Researchers Build Evolving Brain Computer?
destinyland writes "'We have mimicked how neurons behave in the brain,' announces an international research team from Japan and Michigan Tech. They've built an 'evolutionary circuit' in a molecular computer that evolves to solve complex problems, and the molecular computer also exhibits brain-like massive parallel processing. 'The neat part is, approximately 300 molecules talk with each other at a time during information processing,' says physicist Ranjit Pati of Michigan Tech. When viewed with a scanning tunneling microscope, the evolving patterns bear an uncanny resemblance to the human brain as seen by a Functional MRI. Using the electrically charged tip of a tunneling microscope, they've individually set molecules to a desired state, essentially writing data to the system. And while conventional computers are typically built using two-state (0, 1) transistors, the molecular layer is built using a hexagonal molecule, and can switch among four conducting states — 0, 1, 2 and 3, suggesting it may ultimately have more AI potential than quantum computing."
Goddamnit, that is not how it works. Even if each molecule has four different states, you can easily map them onto a small, finite number of bits - you just represent each molecule with two bits in a computer, and there's your equivalency. You don't get anything out of more states per unit except higher density. Seriously, TFA doesn't make this mistake; why did you have to add some useless speculation to a perfectly reasonable article?

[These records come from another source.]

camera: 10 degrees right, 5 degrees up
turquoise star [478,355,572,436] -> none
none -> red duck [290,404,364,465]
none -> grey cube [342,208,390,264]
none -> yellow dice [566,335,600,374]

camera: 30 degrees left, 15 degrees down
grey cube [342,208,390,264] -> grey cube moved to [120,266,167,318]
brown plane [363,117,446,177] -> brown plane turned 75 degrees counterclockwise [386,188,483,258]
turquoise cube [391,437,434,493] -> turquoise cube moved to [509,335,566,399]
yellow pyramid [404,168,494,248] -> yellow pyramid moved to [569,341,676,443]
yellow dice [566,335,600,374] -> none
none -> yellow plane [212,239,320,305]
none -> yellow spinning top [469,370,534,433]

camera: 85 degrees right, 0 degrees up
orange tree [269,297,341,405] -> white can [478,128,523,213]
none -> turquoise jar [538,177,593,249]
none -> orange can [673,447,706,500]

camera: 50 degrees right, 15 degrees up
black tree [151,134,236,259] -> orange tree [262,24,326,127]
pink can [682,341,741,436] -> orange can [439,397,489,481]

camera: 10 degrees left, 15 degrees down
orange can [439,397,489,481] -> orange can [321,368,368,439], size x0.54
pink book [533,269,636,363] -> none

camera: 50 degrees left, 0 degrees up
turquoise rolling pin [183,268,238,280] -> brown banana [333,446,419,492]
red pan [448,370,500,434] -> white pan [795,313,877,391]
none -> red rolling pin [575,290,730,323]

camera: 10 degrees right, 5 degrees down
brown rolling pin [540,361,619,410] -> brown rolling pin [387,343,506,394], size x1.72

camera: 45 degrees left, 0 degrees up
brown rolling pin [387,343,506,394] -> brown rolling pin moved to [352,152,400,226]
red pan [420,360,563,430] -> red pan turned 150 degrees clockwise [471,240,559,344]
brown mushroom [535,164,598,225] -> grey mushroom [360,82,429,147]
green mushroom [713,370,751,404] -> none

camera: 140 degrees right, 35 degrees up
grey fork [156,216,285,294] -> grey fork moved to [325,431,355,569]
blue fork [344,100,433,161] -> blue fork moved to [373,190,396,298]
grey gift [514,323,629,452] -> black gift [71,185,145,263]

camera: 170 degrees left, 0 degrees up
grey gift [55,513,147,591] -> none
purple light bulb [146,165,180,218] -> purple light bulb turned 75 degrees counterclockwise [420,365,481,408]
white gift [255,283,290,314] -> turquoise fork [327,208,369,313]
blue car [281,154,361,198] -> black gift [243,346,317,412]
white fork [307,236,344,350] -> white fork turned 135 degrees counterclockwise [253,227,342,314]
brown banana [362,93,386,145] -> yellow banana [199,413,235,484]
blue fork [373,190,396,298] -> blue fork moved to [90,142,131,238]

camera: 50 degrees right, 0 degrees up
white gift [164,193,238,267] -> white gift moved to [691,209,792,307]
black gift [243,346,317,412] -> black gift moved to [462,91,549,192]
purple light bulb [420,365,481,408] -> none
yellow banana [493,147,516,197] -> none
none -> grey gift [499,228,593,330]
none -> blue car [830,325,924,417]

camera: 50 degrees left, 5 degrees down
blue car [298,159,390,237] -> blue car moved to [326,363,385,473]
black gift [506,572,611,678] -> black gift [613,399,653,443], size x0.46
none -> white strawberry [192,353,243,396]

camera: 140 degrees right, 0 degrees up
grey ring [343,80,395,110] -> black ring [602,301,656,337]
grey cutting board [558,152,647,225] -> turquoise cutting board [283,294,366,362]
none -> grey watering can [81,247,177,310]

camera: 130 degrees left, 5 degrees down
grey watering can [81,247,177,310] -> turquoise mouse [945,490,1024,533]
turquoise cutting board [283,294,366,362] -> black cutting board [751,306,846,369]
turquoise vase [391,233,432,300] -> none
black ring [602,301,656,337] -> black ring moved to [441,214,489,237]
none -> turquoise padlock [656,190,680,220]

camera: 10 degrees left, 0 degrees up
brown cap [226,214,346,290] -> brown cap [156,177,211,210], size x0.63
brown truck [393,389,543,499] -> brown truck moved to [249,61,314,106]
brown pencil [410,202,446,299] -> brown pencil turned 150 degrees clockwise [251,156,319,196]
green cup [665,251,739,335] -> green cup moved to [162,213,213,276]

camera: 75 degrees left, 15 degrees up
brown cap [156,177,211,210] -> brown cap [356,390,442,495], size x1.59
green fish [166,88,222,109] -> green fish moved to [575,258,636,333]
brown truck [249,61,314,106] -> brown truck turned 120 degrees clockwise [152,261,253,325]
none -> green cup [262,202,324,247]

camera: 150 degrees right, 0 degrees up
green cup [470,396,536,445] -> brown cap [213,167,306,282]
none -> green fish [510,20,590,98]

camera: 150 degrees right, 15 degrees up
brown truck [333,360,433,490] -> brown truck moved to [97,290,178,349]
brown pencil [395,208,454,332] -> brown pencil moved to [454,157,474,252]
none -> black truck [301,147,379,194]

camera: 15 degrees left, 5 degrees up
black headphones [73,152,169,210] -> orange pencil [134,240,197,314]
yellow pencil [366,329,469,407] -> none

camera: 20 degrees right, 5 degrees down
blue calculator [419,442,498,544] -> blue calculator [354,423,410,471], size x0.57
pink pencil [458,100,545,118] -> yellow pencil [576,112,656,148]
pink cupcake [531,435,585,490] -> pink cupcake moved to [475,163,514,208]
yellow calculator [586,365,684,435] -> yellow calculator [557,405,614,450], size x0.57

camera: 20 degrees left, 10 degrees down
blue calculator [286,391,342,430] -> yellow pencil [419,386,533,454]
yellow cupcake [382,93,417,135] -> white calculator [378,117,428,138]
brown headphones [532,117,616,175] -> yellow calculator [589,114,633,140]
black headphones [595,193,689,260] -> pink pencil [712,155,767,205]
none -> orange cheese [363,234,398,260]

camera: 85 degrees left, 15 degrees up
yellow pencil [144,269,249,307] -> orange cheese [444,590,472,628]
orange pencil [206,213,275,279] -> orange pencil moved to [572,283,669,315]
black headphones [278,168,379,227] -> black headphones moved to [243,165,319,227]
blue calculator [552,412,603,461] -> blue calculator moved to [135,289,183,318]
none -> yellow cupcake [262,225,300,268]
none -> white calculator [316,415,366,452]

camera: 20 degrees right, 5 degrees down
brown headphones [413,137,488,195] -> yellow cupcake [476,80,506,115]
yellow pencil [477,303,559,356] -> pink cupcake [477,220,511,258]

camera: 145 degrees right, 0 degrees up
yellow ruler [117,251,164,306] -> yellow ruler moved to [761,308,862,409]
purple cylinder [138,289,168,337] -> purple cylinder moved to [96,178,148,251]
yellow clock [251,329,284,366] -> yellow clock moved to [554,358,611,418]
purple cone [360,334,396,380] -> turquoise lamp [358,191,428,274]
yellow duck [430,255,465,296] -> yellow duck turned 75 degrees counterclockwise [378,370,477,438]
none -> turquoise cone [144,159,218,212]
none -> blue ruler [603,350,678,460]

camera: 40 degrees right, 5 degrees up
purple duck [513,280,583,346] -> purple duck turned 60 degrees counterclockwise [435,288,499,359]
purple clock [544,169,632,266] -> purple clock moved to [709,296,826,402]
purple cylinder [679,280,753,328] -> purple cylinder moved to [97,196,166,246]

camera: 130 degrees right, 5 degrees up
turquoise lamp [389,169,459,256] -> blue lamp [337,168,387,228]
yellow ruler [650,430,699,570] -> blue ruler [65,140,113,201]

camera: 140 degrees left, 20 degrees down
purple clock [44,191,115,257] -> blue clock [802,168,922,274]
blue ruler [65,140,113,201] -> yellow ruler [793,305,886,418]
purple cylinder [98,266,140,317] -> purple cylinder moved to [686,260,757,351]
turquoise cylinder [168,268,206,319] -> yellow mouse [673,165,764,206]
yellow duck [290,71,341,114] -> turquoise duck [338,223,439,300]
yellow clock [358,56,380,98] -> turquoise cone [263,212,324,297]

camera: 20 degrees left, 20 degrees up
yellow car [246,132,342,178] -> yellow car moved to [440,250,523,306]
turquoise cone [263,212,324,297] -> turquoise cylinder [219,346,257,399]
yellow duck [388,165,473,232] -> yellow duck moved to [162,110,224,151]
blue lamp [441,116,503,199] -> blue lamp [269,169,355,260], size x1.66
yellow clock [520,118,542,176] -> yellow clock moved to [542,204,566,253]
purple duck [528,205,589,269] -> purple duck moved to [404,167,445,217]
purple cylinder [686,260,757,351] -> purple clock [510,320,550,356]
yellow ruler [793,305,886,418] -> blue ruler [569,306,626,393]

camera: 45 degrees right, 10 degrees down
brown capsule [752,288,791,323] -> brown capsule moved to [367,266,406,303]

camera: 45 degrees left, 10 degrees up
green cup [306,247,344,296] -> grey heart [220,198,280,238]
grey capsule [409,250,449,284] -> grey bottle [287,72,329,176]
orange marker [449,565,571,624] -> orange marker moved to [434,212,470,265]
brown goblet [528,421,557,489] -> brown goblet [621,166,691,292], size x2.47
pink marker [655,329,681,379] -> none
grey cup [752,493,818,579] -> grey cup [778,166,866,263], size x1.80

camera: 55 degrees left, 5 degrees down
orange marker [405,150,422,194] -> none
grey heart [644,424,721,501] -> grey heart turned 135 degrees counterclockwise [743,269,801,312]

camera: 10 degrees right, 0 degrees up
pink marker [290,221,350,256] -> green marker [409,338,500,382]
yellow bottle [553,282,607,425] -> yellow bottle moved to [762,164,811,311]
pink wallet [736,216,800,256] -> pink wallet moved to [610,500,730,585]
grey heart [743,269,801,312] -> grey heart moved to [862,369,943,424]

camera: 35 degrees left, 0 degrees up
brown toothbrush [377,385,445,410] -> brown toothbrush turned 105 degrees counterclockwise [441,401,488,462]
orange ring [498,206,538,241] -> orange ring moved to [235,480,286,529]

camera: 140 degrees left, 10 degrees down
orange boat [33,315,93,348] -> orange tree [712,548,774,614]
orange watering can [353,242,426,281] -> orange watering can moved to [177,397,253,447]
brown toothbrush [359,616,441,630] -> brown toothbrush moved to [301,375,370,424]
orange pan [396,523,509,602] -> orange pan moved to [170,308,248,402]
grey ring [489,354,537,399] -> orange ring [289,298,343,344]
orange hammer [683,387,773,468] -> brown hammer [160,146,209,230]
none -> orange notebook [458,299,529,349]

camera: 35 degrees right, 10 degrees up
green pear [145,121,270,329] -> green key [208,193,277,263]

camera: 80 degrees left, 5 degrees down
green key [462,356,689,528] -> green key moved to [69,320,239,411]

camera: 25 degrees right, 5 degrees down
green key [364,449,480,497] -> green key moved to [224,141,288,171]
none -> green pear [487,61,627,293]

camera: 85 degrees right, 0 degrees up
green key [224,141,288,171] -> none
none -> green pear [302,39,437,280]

Modeling neurons inside the computer is how people have been doing it until now. And while it has made steady progress, it hasn't proven terribly successful; since the advent of the computer age, these AIs have evolved from being equivalent to a flatworm to being equivalent to a guppy (and I'm being optimistic here). Trying to model a massively parallel process inside a serial computer is not terribly advantageous - scientific computations such as CFD (computational fluid dynamics) and MD (molecular dynamics) are plagued by the same limit. What we really need for these kind of processes is a computer made out of very simple, small and fast elements that do exactly the task you want them to do and that are all connected. There have been steps in this direction (earth simulator, GPU computing,...) but I feel the current approach can easily trump them all - at least for the purpose of creating AI. Scientific calculations will be another ball game, because there, the desired properties of the system are very rigidly defined.
This is not to say there is no room for classical computers - some problems are inherently discreet and serial, and there, our serial processors rule. At least until quantum computing becomes more mature ;)
And while it has made steady progress, it hasn't proven terribly successful; since the advent of the computer age, these AIs have evolved from being equivalent to a flatworm to being equivalent to a guppy (and I'm being optimistic here).
And how many millenia did it take for the biological process to create a guppy from a flatworm ?
Considering everything we've achieved in the last 50 years, I think the next 50 will be even more revolutionary for the AI overlords using us as 9 volt batteries.